Over this whole period, there was an ongoing class struggle being fought between workers and bosses to win living wages and the right to organize unions in the workplace. In this struggle, big business and its two parties used the courts, the police, and the National Guard in an attempt to defeat workers' struggles. Workers overcame this by showing their power through dynamic strikes, workplace occupations, and mass demonstrations, by their ability to mobilize other workers to their cause, and by their willingness to struggle.

Corporate America has consistently used its two political parties to protect its interests against the needs of the working-class majority. Whether the Democrats or Republicans were in power, they used the state forces to try to defeat struggles. Together, they passed anti-union legislation. Democratic President Roosevelt used troops on striking workers more than any president in U.S. history. It was Democrats in power in the South who turned police dogs on African Americans in the struggle for civil rights.

The only force that holds the hand of politicians today from slashing Social Security, Medicare, and Medicaid is their fear that it will precipitate a new wave of struggle, leading to the political awakening of the huge working class in the U.S.

The times we have won real reforms have been when powerful struggles have been organized in the streets. In the 1950s, 1960s, and 1970s, it was the strength and intensity of the struggles that determined what gains were won, not which political party was in power. Often, these struggles have come when the Democrats have been in power.

For example, the Vietnam War was begun under Democratic Presidents Kennedy and then Johnson. A rising tide of antiwar protests first shattered the Johnson Administration and then peaked in the early 1970s, forcing the Republican Nixon Administration to finally withdraw troops.

Due to escalating struggles for women's rights and the environment and the ongoing struggles for civil rights, it was the Republican Nixon Administration that passed some of the most important reforms. It was the dying down of protests and the ending of the post-war economic upswing of capitalism from 1950 to 1975 that brought an end to this period of the ruling elite conceding reforms.
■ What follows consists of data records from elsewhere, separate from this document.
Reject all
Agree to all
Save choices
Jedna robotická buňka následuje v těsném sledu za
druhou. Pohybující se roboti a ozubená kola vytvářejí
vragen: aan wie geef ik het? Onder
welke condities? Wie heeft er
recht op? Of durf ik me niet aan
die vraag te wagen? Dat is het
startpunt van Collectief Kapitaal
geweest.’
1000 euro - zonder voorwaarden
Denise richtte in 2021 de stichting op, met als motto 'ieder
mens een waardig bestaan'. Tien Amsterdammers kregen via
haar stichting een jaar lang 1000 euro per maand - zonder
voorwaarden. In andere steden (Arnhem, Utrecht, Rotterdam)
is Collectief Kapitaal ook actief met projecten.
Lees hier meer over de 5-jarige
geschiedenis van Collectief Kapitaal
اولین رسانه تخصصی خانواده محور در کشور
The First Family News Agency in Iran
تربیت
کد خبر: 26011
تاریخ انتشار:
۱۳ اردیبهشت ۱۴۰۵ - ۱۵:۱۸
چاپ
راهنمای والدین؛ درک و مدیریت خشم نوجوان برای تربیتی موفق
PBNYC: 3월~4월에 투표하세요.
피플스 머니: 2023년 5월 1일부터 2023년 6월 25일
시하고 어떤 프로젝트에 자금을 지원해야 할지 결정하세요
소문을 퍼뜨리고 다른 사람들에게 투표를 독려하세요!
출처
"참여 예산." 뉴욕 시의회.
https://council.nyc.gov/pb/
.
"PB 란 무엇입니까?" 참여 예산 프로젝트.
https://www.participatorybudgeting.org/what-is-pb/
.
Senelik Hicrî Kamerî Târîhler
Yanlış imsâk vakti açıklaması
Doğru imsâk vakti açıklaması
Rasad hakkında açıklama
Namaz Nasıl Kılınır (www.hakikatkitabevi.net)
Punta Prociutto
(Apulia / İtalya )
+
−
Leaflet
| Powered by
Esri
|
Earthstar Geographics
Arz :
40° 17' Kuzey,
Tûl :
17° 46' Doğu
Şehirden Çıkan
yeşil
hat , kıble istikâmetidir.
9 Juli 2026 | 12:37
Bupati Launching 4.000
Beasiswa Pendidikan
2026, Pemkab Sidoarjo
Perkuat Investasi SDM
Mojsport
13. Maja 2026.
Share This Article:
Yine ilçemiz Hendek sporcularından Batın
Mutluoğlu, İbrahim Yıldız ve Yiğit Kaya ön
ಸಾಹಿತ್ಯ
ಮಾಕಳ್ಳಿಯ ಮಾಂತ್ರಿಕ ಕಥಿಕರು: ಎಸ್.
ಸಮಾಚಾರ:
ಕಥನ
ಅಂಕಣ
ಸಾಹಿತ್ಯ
How "Lesser-Evilism" Weakens Struggles

It's not just confusion about the role of the Democratic Party that hinders organizing a fightback. Most leaders of labor and other social movements close down social movements at election time to prevent embarrassing Democrats. This makes it impossible to build a coherent ongoing movement.
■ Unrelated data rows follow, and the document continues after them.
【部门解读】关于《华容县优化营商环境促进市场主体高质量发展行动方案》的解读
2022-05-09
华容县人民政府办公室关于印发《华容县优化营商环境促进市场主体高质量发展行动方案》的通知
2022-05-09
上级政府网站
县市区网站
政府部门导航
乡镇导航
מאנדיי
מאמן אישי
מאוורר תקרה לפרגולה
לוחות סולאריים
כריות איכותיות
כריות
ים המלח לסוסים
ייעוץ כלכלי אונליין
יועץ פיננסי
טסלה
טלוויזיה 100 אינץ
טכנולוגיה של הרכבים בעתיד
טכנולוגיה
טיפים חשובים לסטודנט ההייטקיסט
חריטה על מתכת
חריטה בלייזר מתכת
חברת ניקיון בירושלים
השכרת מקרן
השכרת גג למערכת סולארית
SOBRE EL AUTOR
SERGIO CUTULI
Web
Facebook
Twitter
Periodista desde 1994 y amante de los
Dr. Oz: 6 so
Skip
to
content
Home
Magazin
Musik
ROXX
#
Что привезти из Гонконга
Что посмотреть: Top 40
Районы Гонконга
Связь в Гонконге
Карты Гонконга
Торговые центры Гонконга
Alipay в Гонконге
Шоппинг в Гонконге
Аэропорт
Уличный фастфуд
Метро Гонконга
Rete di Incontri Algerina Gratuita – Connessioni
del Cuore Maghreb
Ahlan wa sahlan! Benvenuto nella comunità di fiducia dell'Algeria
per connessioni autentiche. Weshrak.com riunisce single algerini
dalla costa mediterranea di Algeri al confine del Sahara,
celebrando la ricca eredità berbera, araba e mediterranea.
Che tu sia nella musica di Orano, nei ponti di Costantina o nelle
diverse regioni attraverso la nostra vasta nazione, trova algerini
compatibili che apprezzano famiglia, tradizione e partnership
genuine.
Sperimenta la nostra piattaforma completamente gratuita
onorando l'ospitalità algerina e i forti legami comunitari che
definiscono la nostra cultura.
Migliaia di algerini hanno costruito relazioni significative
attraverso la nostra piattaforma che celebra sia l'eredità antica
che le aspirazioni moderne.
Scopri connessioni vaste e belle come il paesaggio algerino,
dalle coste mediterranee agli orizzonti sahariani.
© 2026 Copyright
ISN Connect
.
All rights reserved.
Over the last 25 years, there has been nothing more destructive to building effective and powerful struggles than the consequences of our leaders believing that the Democrats are a "lesser evil" compared to Republicans.

Time and again, leading antiwar organizations turned off antiwar protests around election time. For example, after Bush's invasion of Iraq in 2003, the antiwar movement grew steadily in momentum until the end of 2003. That was when the Democratic Party presidential primaries began. We were told to rally around Howard Dean as an antiwar candidate. Liberal leaders of the antiwar movement stopped calling rallies and prioritized electing an antiwar Democrat.
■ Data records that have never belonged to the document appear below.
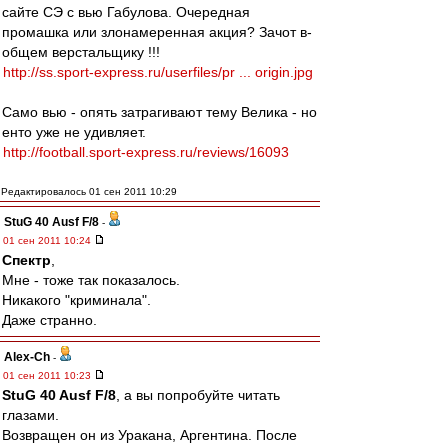
сайте СЭ с вью Габулова. Очередная
промашка или злонамеренная акция? Зачот в-
общем верстальщику !!!
http://ss.sport-express.ru/userfiles/pr ... origin.jpg
Само вью - опять затрагивают тему Велика - но
енто уже не удивляет.
http://football.sport-express.ru/reviews/16093
Редактировалось 01 сен 2011 10:29
StuG 40 Ausf F/8
-
01 сен 2011 10:24
Спектр
,
Мне - тоже так показалось.
Никакого "криминала".
Даже странно.
Alex-Ch
-
01 сен 2011 10:23
StuG 40 Ausf F/8
, а вы попробуйте читать
глазами.
Возвращен он из Уракана, Аргентина. После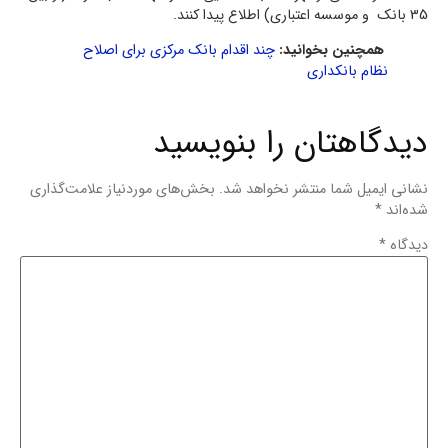
35 بانک و موسسه اعتباری) اطلاع پیدا کنند.
همچنین بخوانید:
چند اقدام بانک مرکزی برای اصلاح
نظام بانکداری
دیدگاهتان را بنویسید
نشانی ایمیل شما منتشر نخواهد شد.
بخش‌های موردنیاز علامت‌گذاری
شده‌اند
*
دیدگاه
*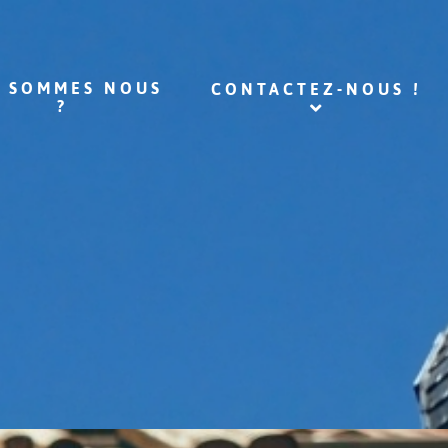
I SOMMES NOUS
CONTACTEZ-NOUS !
?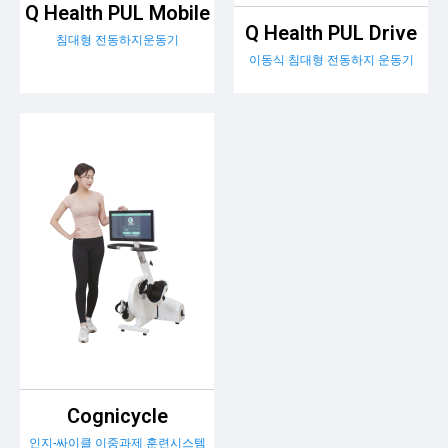
Q Health PUL Mobile
Q Health PUL Drive
침대형 전동하지운동기
이동식 침대형 전동하지 운동기
Cognicycle
인지-싸이클 이중과제 훈련시스템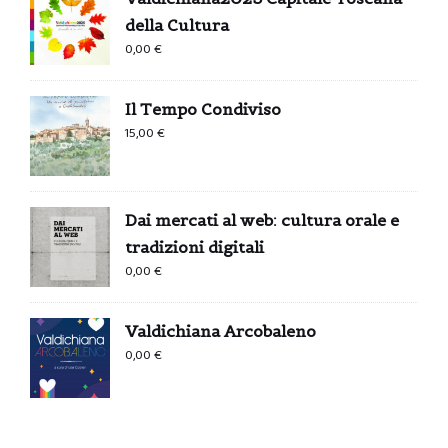
della Cultura
0,00
€
Il Tempo Condiviso
15,00
€
Dai mercati al web: cultura orale e
tradizioni digitali
0,00
€
Valdichiana Arcobaleno
0,00
€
Not only that, but Democratic Party supporters in our movement said the main slogan of the movement, "Bring the troops home now," was too radical and would embarrass the Democratic Party candidate. In 2004, the movement went into a nosedive as it was muffled in preparation for the supposed election of an antiwar Democrat. Instead, the Democrats delivered "pro-war" Democratic Party candidate John Kerry!

Again, in 2007-2008, with growing anger at Bush and the war, we were told to tone down our opposition to war in favor of electing either Hillary Clinton or Barack Obama. While Obama made comments about a timetable for ending "war," he supported the "good" war in Afghanistan. Once again, the antiwar movement almost vanished.

A similar process happened during Bill Clinton's period in office. Leaders of the women's rights movement congratulated themselves in electing a "woman-friendly" Democrat and abstained from building a grassroots movement. Even when Clinton scaled back a woman's right to choose, they refused to mobilize opposition. Yet now we see Obama trading away women's access to abortion in exchange for Republican votes for his corporate health care bill.

2009 was a period of heightened debate over health care. This would have been a perfect chance for the labor leaders and leaders of other progressive organizations to build a movement around a single-payer system to provide universal health care for all. By spreading illusions that the Democratic Party plan would deliver radical health care reform, the chance to build a real, broad social movement that could have then become a platform for further struggles was lost. Instead, ground was ceded to the Tea Party's campaign of misinformation.